I was asked to come into a high school
in Chicago to work with their 9th grade boys. The school
indicated that they were troubled by the behavior exhibited in the
halls by some of the boys toward some of the girls, and thought the
boys would benefit from going through our program. At the start of
the first day, I asked the boys to write down words they would use to
describe “a prostitute.” The majority of the responses were
words like, “slut,” “hoe,” “THOT” (That Hoe Out There),
“easy,” “nasty,” “dirty,” and “worthless.” Many of
these words were the same words that the administration reported
hearing directed at the girls in the school. At the end of the
4-session program, the boys had a new perspective. They really
understood how different the realities of prostitution were from the
myths they were accustomed to hearing and how many prostituted
people endure violence, poverty, and trauma. They also learned about
about how society frequently shames and isolates people in
prostitution.
As these young men went through our
4-session program, they had an opportunity to examine what they know
about “being a man” and think critically about how those shared
perceptions influence their own decision making. They also had a
chance to consider how their behavior, and the behavior of their
peers, can impact their community. One student wrote, “I’ve
learned that men treat women like crap, they use them as an object…
I know that this puts girls in danger of becoming a prostitute.”
He and his classmates began to see that objectifying women and
degrading them with words like “slut” can have serious
consequences. When asked how girls end up in prostitution, many
responded with “they had a traumatized life,” “they had a rough
childhood,” or “[society says] they have less power.”

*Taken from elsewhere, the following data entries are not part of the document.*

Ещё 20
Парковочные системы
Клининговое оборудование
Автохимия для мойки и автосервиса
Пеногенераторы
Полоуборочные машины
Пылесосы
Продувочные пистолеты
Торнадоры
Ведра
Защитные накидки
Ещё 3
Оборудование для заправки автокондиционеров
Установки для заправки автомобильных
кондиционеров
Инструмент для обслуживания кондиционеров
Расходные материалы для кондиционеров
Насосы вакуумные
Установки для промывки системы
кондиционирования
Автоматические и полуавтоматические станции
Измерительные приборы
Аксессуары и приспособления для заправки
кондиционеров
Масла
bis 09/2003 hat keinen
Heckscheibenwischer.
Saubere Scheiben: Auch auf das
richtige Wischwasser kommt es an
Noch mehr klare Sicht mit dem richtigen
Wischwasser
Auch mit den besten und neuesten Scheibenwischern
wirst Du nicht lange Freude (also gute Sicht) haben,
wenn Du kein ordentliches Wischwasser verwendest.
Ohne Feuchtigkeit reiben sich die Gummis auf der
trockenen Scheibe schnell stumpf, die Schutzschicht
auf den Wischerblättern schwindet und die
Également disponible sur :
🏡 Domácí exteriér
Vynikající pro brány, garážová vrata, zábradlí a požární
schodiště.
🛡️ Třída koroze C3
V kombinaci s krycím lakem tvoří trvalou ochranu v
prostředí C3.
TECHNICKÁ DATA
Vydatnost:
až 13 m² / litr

Now, not every girl who is objectified
and degraded will end up being commercially sexually exploited, and
these young men acknowledged that. But as one student said, “we
[never] know her story.” At the end of the final session, I asked
the young men if there was anything that they would do differently
now, based on what they had learned during the program. The two most
common responses were “I will stop saying words like ‘thot’”
and “I am going to respect women more.”